To understand the cuDSS behavior you should understand how pivoting works.

With default configuration settings, cuDSS does partial pivoting with a default pivoting epsilon (see in cuDSS Data Types — NVIDIA cuDSS) which is for double precision and GENERAL matrix type 1e-13. When the diagonal blocks of the matrix are factorized, cuDSS (due to the default value of CUDSS_PIVOT_COL) searches for the pivot element within the partial column, and then, after the swap, checks whether the pivot element is less than PIVOT_EPSILON (so essentially, pivoting epsilon tells cuDSS how small a value should be so that it is treated as a numerical zero). If the value is too small, it gets replaced with the PIVOT_EPSILON. Such pivots are called perturbed pivots. This is done to limit numerical instability.

You can check via cudssDataGet() for CUDSS_DATA_NPIVOTS after the factorization phase, that your matrix has 5 perturbed pivots (which makes sense, all values are too small compared to the default pivoting epsilon).

Usually, when perturbed pivots are present, iterative refinement may be used in order to restore the accuracy (if it works). By default, however, cuDSS does no iterative refinement steps (can be changed via CUDSS_CONFIG_IR_N_STEPS).
In your case, though, since the pivot epsilon is so large compared to the matrix elements, iterative refinement will not help.

To change the behavior, you have the following options:
a) [recommended right now] Set a small value (to practically disable the checks, smth like 1e-300 would do) for CUDSS_CONFIG_PIVIT_EPSILON via cudssConfigSet
b) [this will not work for your specific case as the scales are changing too wildly] Set a non-default pivot epsilon scaling algorithm via cudssConfigSet with CUDSS_ALG_1 for CUDSS_CONFIG_PIVOT_EPSILON_ALG + enable iterative refinement via CUDSS_CONFIG_IR_N_STEPS with, say, 2 iterative refinement steps.
c) [currently will not work as described and thus does not help, as it only disables swaps but not the epsilon checks] Disable pivoting altogether by setting CUDSS_PIVOT_NONE as CUDSS_CONFIG_PIVOT_TYPE
d) starting with one of the next releases, you can enable matching + scaling (and scaling is here the part which is the most relevant).

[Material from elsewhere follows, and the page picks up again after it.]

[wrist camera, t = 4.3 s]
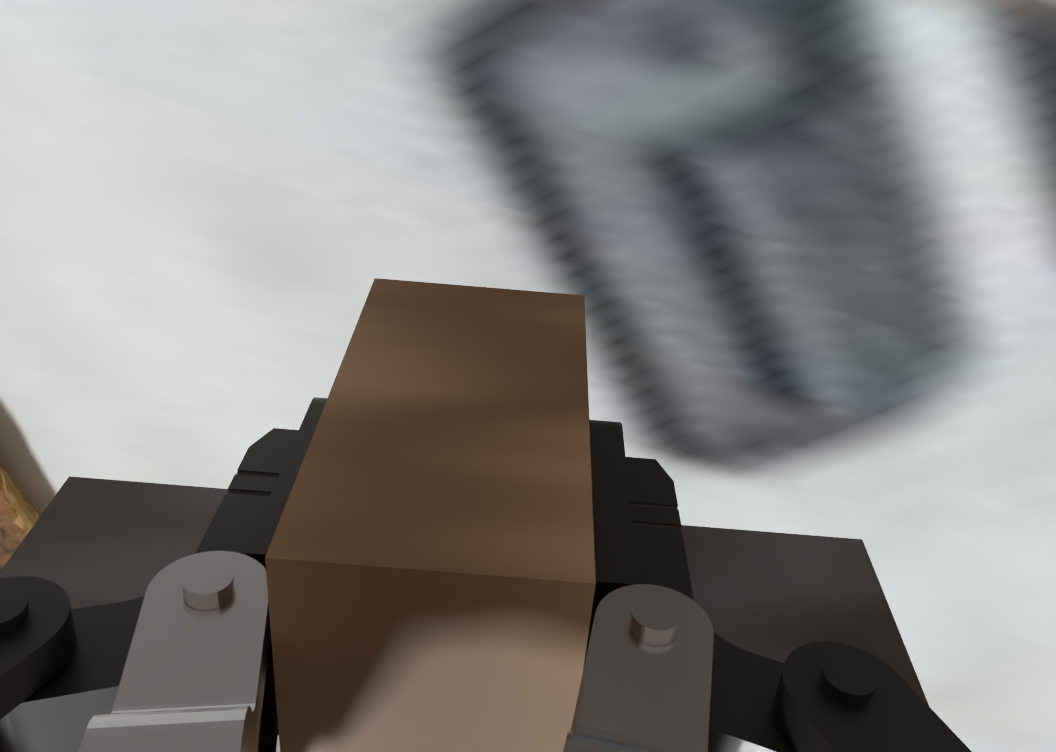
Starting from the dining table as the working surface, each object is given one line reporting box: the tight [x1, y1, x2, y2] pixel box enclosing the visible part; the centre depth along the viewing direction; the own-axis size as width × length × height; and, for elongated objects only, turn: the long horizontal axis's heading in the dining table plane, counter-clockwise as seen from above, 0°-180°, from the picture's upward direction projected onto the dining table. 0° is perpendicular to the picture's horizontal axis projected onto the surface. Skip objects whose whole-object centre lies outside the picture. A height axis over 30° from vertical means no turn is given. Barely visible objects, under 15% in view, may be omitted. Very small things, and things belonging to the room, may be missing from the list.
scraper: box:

When scaling is done, default pivoting epsilon should work well if the matrix is not too ill-conditioned.

Also note that with the examples of the nature you have, catastrophic cancellation might happen and the result might depend on the reordering permutation and order of operations during the parallel execution (this of course will only be relevant for larger test cases). So I’d be cautious to say what is the “expected” result in similar cases [with the usual numerical analysis estimates to be respected].

Let us know if you have further questions!

Thanks,
Kirill

1 Like

Hi Kirill,

Thanks for your detailed explanation, it worked well perfectly with set CUDSS_CONFIG_PIVOT_EPSILON up with 1e-300.

One more question, do you have any plan to add function for handling zero value of matrix diagonal like HSL MC64 in GPU? Using cuDSS, solving time in GPU are super fast, but preconditioning in CPU are not.

Thans,
SD2

Hi SD2,

Glad to hear that my advice helped.

Regarding matching (and scaling): yes, we have it in our plans to add support for it, it’s a very important functional feature. However, similarly to, e.g. nested dissection, matching algorithms (e.g., those used in HSL) are inherently non-GPU friendly and thus, it is likely that matching and scaling will be done on the CPU during the analysis/reordering phase, at least not in our first version where we will introduce it.

Thus, I won’t expect to have a time spent for such preprocessing decrease in cuDSS. In the future, we might work on improving performance (parallelize or move to a GPU) for this part if we encounter a large enough number of cases where it will be a major bottleneck.

Thanks,
Kirill